══ Data for analysis
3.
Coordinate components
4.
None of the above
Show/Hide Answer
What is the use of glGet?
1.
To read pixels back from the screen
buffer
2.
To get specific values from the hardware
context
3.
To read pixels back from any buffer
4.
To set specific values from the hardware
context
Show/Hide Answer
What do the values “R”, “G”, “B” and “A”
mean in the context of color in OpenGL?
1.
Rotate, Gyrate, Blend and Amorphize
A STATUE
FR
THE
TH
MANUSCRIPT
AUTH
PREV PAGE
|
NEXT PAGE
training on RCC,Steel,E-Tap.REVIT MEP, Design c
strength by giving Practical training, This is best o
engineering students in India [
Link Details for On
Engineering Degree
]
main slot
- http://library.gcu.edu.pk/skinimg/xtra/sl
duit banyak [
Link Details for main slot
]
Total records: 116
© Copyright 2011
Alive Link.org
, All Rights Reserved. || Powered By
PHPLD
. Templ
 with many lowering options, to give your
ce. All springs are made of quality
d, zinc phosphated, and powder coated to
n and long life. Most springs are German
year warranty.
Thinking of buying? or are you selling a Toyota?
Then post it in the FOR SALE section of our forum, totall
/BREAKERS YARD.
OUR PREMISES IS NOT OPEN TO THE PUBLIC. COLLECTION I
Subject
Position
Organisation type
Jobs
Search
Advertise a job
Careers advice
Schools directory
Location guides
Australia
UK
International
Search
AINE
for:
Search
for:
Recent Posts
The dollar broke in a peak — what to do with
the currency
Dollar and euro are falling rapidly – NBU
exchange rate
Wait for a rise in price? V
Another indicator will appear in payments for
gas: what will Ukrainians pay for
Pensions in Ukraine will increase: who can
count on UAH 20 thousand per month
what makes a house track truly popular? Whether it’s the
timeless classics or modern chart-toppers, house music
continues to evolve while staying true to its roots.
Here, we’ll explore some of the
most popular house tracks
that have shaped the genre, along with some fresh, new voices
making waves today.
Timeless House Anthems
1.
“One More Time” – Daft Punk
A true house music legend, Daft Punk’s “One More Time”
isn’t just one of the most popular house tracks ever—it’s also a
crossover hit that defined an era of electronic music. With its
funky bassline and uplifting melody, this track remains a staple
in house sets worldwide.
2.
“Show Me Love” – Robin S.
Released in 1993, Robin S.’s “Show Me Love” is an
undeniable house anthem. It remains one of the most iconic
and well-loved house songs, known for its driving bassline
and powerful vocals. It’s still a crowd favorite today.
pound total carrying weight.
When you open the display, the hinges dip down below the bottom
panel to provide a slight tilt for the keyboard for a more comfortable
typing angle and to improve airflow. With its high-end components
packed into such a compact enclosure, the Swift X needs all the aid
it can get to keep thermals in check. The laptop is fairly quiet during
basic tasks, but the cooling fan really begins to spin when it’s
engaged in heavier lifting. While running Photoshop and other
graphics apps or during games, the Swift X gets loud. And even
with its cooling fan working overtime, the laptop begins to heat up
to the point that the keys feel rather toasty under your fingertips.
════
■ **Work task**: Starting at the beginning of the rows and ending at the line that contains "the currency", write those lines out again, changing "hardware" to "device" and leaving everything else the same.

■ **Result of this exercise**:
3.
Coordinate components
4.
None of the above
Show/Hide Answer
What is the use of glGet?
1.
To read pixels back from the screen
buffer
2.
To get specific values from the device
context
3.
To read pixels back from any buffer
4.
To set specific values from the device
context
Show/Hide Answer
What do the values “R”, “G”, “B” and “A”
mean in the context of color in OpenGL?
1.
Rotate, Gyrate, Blend and Amorphize
A STATUE
FR
THE
TH
MANUSCRIPT
AUTH
PREV PAGE
|
NEXT PAGE
training on RCC,Steel,E-Tap.REVIT MEP, Design c
strength by giving Practical training, This is best o
engineering students in India [
Link Details for On
Engineering Degree
]
main slot
- http://library.gcu.edu.pk/skinimg/xtra/sl
duit banyak [
Link Details for main slot
]
Total records: 116
© Copyright 2011
Alive Link.org
, All Rights Reserved. || Powered By
PHPLD
. Templ
 with many lowering options, to give your
ce. All springs are made of quality
d, zinc phosphated, and powder coated to
n and long life. Most springs are German
year warranty.
Thinking of buying? or are you selling a Toyota?
Then post it in the FOR SALE section of our forum, totall
/BREAKERS YARD.
OUR PREMISES IS NOT OPEN TO THE PUBLIC. COLLECTION I
Subject
Position
Organisation type
Jobs
Search
Advertise a job
Careers advice
Schools directory
Location guides
Australia
UK
International
Search
AINE
for:
Search
for:
Recent Posts
The dollar broke in a peak — what to do with
the currency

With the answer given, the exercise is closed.